If you ask people familiar with the Middle East to list the towns with the best souqs, bazaars, and old medieval quarters, you’d find yourself - more or less - confronted with the same gang of seven places, being: the old city of Damascus; Fatimid and Islamic Cairo; the Grand bazaar in Istanbul; the Medina of Fez; old Sana’a in Yemen; the souq in Aleppo; and of course, the old city of Jerusalem.
These spots, which constitute a sort of A-list of living-breathing antiquity, are some of the most evoking in the region. Anyone who spends enough time in the Middle East will often have a favourite among them. But a recent trip to a little-known city in southeastern Turkey left me with the impression that one site has been improperly left out of the mix.
About an hour’s drive north of the Syrian-Turkish border is the ancient city of Şanliurfa. Located on the cusp of Mesopotamia, it’s one of the oldest inhabited cities in the world (a title claimed by both Damascus and Erbil, in Iraq). Şanliurfa, still known today by its old name of “Urfa”, is so ancient that the legendary Biblical figures Abraham and Job - archetypal characters residing in the deepest collective memory – are said to have come from there.
It’s not surprising therefore that the city has a first-class labyrinthine old town and bazaar, that is largely unknown and only visited by a smattering of Muslims who come from abroad on pilgrimage to visit sites tied to the Biblical patriarch.
Part of what makes the place so special is its hybrid feel. Although mostly inhabited by Kurds and Turks, Urfa has a very Arab character. Like its nearby sister cities of Antakya (formerly Antioch), Gaziantep (formerly Antep), and Mardin, Urfa was once a bastion of Middle East multiculturalism that blended not only Kurds and Turks but also Armenians, Syriacs, Syrian Arabs, Bedouin, Greeks, Jews, Turcomen and Assyrians. In 1984, Turkey’s parliament officially changed Urfa’s name to Şanliurfa (meaning “Urfa the Glorious”) in order to commemorate the fighting prowess of its residents during the country’s war of independence.

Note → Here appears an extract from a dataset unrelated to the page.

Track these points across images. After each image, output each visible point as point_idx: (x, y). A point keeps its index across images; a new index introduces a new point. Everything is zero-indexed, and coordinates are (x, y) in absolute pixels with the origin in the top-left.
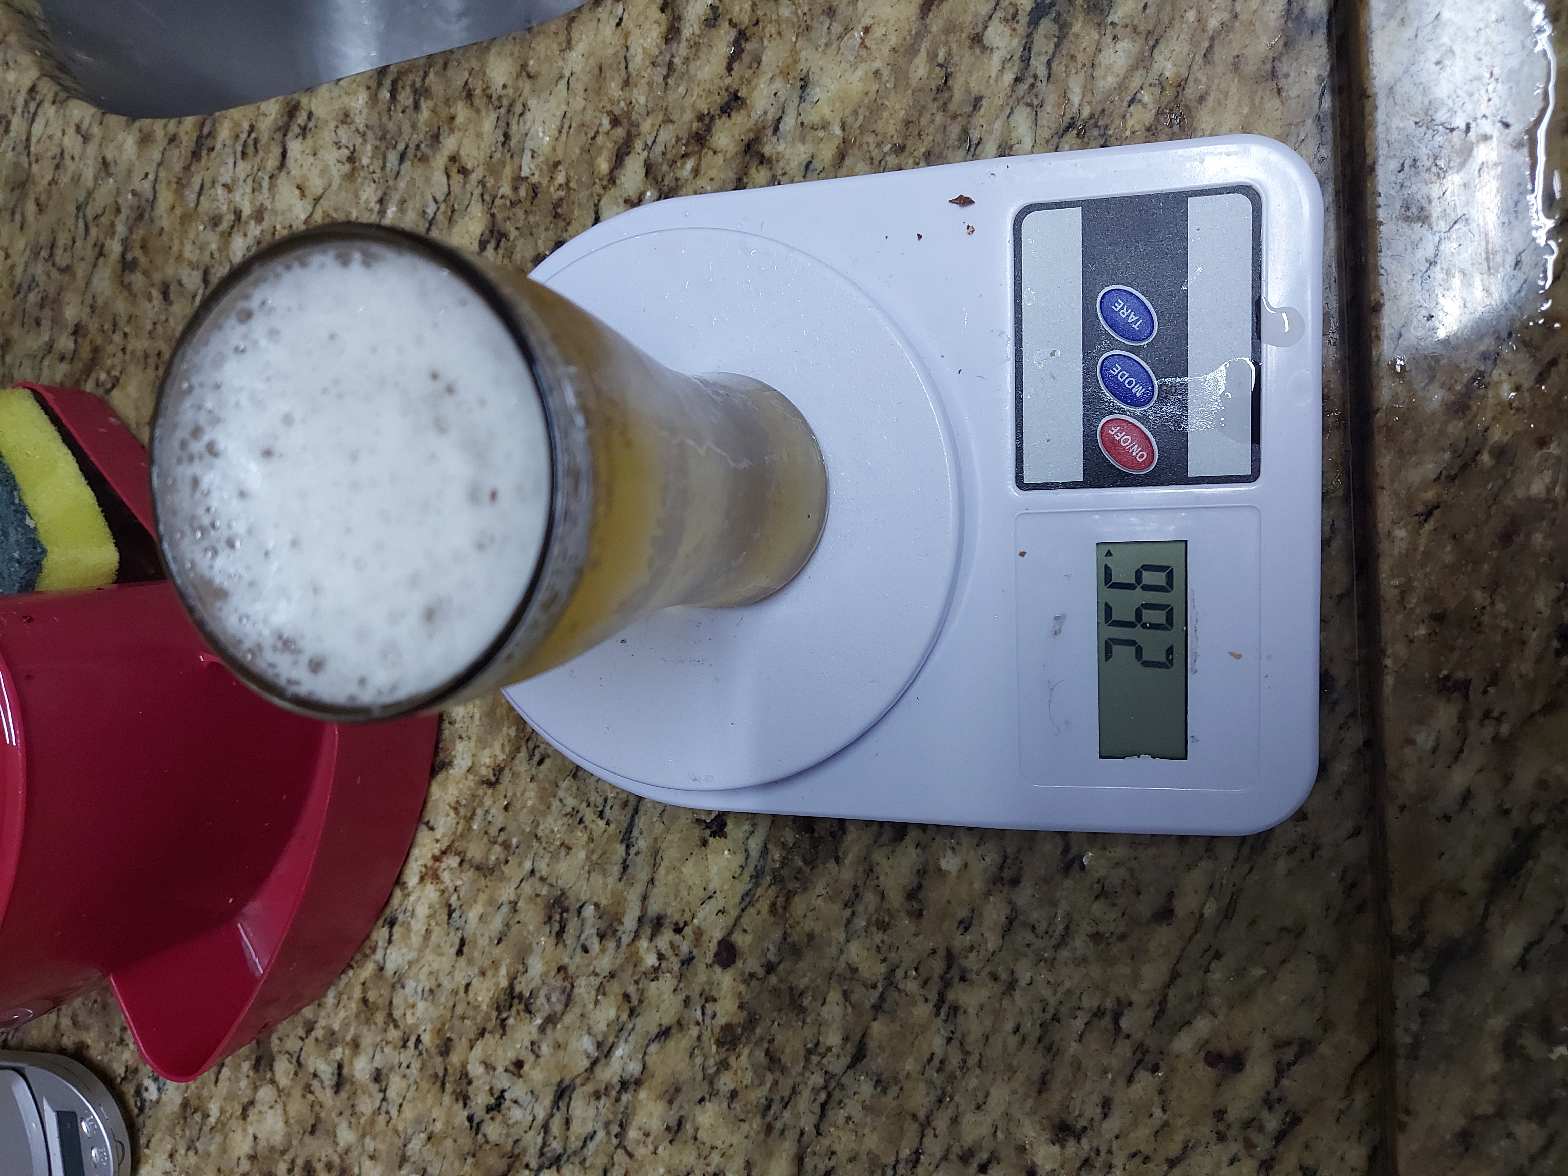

Travel a short distance south of the city and you’ll also encounter tiny agricultural villages whose ways of life have not diverged an iota from the time of ancient Mesopotamia. Near to these cluster of settlements is the famous ancient mud village of Harran and the recently discovered 12,000 year-old archaeological site of Göbekli Tepe – one of the oldest and most important ancient sites in the world.